AIM
Rewrite the items, starting at the first one and ending at the line that contains "text at (761, 265)", as a JSON list of strings with one string per line and blank lines omitted.

Dataset entries:
________________________

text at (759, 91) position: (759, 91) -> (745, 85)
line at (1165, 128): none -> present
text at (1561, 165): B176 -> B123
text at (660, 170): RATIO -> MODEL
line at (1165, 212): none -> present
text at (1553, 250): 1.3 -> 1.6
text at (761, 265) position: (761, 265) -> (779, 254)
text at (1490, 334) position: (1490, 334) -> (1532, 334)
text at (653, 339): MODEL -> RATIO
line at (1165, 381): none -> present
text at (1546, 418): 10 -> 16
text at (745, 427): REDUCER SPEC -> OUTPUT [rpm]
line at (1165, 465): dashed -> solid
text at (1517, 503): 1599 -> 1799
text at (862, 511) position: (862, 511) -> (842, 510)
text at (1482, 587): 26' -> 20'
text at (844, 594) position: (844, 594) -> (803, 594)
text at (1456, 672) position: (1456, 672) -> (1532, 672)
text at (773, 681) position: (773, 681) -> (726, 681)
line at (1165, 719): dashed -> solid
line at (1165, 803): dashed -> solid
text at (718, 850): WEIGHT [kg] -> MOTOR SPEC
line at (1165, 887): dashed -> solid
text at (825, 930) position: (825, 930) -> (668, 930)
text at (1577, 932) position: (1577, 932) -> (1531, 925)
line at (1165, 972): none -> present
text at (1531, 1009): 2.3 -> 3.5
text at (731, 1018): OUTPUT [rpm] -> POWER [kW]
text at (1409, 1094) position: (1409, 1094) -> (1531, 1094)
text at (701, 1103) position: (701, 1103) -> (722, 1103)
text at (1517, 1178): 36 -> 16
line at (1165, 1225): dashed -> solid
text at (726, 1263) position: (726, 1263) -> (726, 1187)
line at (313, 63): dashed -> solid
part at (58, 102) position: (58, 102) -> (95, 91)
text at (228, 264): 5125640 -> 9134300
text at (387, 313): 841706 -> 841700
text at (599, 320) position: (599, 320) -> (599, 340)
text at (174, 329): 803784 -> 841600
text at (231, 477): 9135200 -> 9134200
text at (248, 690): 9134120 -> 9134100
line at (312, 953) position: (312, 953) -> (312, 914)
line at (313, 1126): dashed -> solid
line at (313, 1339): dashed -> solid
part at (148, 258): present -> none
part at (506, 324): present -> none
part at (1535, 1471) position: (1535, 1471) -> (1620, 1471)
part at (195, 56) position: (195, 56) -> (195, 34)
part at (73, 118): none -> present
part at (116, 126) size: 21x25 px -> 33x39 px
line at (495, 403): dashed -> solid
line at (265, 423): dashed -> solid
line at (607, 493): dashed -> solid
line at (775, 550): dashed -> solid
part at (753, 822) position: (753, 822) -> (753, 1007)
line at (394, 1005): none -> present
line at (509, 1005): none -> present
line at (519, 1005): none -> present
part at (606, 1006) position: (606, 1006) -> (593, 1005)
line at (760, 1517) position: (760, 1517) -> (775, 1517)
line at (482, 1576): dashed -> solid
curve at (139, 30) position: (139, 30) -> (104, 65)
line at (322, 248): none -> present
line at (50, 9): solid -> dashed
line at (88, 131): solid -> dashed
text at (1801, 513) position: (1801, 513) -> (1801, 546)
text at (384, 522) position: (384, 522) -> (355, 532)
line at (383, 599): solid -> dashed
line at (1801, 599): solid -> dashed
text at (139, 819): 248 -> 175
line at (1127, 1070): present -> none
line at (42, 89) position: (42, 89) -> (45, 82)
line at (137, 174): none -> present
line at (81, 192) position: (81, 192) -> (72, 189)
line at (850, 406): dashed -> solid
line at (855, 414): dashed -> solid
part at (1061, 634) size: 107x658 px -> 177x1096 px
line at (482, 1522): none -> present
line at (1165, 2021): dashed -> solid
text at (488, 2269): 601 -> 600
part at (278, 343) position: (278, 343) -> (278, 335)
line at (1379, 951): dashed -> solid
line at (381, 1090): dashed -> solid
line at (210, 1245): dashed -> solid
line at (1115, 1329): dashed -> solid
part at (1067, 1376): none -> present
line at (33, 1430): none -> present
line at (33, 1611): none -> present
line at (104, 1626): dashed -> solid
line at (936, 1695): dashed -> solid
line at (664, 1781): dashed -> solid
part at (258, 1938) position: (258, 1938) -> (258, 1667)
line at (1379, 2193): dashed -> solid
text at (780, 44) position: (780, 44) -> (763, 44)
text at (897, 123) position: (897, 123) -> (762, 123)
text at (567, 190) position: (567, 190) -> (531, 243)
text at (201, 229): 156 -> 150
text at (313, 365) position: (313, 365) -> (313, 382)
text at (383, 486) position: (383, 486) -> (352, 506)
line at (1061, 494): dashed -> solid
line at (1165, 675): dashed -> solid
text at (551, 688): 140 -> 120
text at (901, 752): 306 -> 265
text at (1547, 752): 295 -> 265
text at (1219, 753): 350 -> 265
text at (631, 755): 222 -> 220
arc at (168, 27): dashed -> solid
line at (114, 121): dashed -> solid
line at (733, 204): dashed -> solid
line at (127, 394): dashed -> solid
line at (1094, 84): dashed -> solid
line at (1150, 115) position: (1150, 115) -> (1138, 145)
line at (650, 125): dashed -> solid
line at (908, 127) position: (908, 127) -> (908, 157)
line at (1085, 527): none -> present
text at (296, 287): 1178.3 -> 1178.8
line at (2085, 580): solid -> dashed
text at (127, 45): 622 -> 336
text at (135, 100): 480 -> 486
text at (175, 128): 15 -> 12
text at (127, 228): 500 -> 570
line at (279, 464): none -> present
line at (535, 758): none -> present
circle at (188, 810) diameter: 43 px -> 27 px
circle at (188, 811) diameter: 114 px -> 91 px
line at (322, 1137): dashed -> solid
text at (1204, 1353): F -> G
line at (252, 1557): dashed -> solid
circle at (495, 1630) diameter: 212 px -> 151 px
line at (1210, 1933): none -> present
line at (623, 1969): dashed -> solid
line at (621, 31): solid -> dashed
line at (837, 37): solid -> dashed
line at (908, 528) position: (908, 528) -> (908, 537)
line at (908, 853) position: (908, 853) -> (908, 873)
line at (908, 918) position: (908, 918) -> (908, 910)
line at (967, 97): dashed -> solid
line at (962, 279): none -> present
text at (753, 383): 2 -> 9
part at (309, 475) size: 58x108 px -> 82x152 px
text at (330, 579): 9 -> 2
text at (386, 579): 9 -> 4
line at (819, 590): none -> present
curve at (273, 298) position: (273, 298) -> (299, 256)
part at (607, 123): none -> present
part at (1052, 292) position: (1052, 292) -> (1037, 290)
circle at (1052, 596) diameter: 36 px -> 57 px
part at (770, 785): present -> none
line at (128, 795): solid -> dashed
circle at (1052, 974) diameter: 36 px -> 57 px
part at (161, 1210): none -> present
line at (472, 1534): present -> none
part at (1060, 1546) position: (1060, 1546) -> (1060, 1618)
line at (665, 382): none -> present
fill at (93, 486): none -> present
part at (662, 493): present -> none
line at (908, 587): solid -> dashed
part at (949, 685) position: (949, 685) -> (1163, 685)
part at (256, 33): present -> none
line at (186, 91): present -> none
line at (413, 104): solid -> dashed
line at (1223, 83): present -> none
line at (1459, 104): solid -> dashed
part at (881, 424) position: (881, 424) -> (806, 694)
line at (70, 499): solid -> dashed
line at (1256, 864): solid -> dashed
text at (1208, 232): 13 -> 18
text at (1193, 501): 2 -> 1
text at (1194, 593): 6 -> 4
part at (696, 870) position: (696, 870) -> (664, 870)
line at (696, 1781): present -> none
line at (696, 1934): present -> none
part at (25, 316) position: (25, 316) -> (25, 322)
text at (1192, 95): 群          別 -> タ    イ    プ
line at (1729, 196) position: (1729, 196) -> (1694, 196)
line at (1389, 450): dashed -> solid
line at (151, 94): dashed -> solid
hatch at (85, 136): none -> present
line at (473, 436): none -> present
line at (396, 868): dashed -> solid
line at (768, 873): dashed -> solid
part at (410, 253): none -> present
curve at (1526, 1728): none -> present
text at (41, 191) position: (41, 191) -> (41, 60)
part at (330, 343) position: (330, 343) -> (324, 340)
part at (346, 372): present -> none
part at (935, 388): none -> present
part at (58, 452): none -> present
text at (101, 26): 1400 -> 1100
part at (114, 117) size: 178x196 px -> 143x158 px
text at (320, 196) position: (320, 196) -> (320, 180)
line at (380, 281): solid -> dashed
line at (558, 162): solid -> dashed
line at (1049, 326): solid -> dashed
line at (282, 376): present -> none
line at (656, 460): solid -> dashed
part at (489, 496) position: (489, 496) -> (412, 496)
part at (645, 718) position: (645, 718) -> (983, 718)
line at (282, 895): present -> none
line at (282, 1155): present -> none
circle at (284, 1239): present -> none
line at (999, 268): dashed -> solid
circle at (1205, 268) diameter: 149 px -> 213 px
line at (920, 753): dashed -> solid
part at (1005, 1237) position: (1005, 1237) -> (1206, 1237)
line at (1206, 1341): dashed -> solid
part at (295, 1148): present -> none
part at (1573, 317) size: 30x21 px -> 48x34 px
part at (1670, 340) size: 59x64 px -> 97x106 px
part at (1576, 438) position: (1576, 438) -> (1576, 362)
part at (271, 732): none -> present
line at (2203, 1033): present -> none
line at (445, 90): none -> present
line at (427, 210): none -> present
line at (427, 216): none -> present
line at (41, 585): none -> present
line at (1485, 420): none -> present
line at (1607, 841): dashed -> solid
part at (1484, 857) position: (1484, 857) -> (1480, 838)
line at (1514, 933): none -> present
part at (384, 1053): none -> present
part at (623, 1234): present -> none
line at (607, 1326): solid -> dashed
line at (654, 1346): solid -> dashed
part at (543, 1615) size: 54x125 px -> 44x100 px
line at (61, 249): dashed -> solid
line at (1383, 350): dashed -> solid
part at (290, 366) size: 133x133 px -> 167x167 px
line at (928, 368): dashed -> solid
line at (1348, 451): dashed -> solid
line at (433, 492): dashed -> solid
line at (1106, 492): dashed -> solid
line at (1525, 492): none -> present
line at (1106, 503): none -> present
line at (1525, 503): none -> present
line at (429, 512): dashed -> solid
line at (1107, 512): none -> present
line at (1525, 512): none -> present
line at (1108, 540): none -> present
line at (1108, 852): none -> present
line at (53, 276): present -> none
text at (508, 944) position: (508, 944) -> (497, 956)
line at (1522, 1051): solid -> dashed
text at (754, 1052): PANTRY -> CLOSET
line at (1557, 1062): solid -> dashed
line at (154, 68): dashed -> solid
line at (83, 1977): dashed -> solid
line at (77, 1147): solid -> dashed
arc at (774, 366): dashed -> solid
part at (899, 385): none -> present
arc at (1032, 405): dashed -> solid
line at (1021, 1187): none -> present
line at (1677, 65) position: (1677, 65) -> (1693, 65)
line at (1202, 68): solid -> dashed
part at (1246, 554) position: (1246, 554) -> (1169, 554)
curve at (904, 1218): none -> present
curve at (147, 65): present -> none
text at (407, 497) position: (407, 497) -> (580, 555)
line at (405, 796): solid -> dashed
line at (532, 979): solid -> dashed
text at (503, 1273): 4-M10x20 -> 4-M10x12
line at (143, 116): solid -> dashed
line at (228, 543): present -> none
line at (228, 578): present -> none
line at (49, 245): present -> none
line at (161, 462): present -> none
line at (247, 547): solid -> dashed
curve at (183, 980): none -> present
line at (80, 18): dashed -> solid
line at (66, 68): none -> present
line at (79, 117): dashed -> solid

________________________

WRITTEN SOLUTION
[
  "text at (759, 91) position: (759, 91) -> (745, 85)",
  "line at (1165, 128): none -> present",
  "text at (1561, 165): B176 -> B123",
  "text at (660, 170): RATIO -> MODEL",
  "line at (1165, 212): none -> present",
  "text at (1553, 250): 1.3 -> 1.6",
  "text at (761, 265) position: (761, 265) -> (779, 254)"
]